Google's John Mueller spoke a bit more about when you should update the date in the lastmod tag in the XML sitemap file. He said on Twitter if you are "providing something new for search engines that you'd like reflected in search," then update the date, if not, then don't.
John said, "Are you providing something new for search engines that you'd like reflected in search? If so, flag it. If you're just changing the timestamp in the footer, sure the page has technically changed too, but should that be prioritized -- probably not."
Here are those tweets:
Are you providing something new for search engines that you'd like reflected in search? If so, flag it. If you're just changing the timestamp in the footer, sure the page has technically changed too, but should that be prioritized -- probably not.
โ johnmu is not a chatbot yet ๐ (@JohnMu) February 24, 2023
John added, "The issue is more that some CMS's / servers set the lastmod to the current date/time for all pages. This makes that data useless. Good CMS's setting it thoughtfully, even if not always perfect, is much more useful."
As a reminder, in 2015 Google said they don't really use the lastmod date but then changed that in 2020 they said they do. The current Google documentation says, "Google uses the lastmod value if it's consistently and verifiably (for example by comparing to the last modification of the page) accurate."

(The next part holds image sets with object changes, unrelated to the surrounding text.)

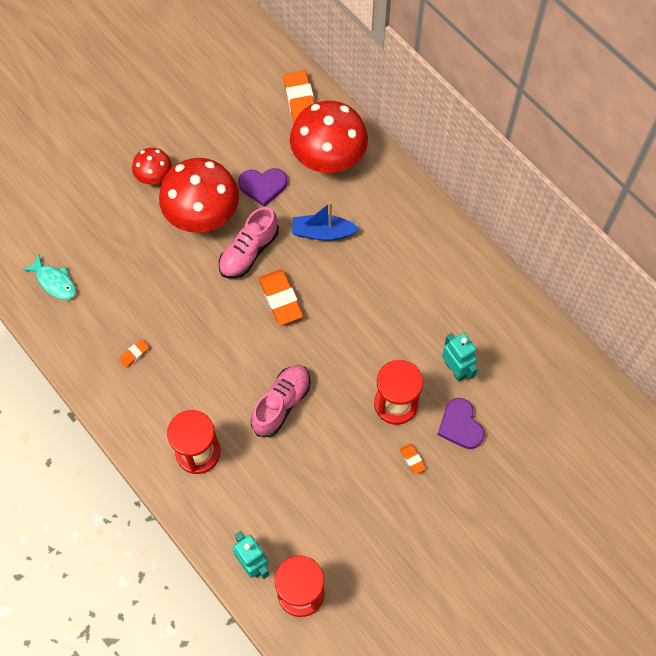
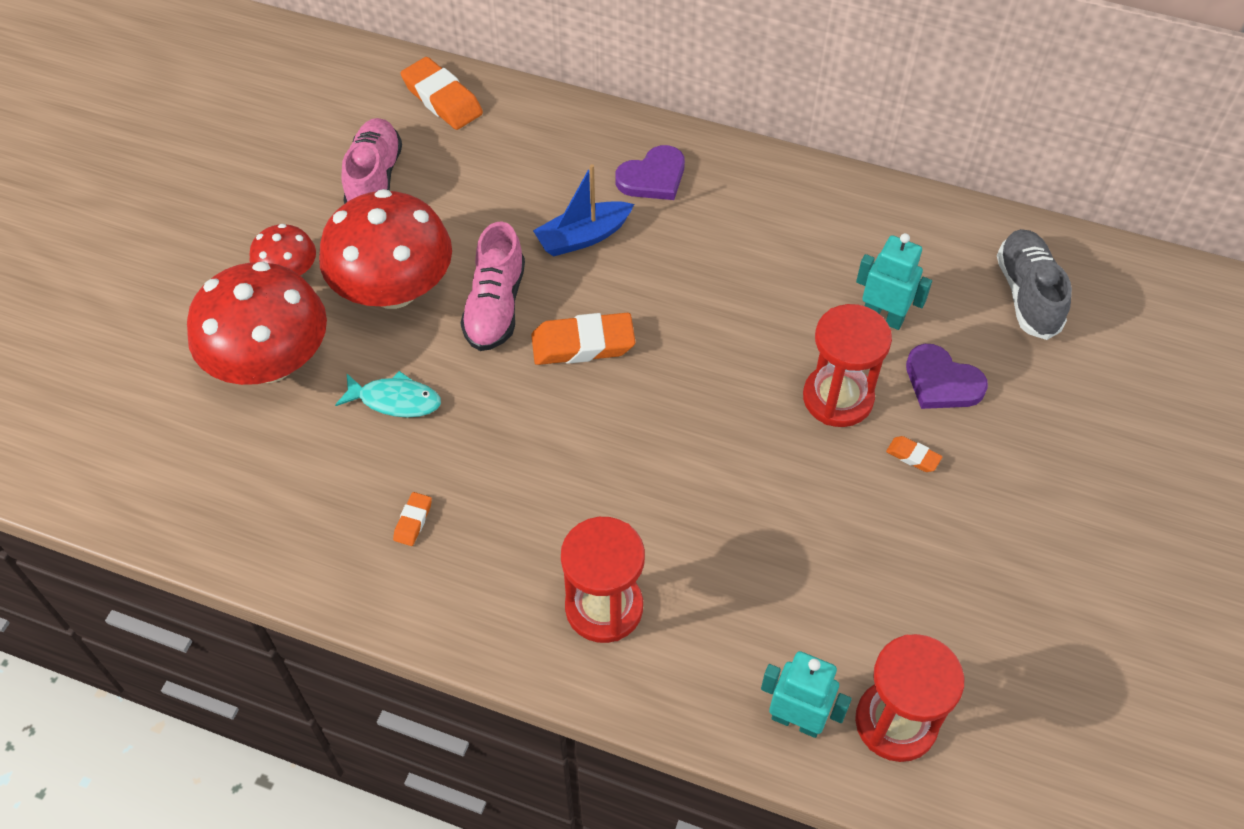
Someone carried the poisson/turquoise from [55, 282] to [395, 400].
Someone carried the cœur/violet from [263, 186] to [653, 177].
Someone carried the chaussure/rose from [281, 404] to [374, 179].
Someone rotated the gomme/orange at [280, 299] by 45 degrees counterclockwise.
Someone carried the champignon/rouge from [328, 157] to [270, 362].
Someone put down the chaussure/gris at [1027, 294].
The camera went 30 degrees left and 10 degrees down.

Microsoft Bing recently said the lastmod date is critical and provided super useful stats on how people update the date:
- 58% of hosts have at least one XML sitemap.
- 84% of these sitemaps have a lastmod attribute set.
- 79% have lastmod values correct.
- 18% have lastmod values not correctly set.
- 3% has lastmod values for only some of the URLs.
- 16% of these sitemaps don't have a lastmod attribute set.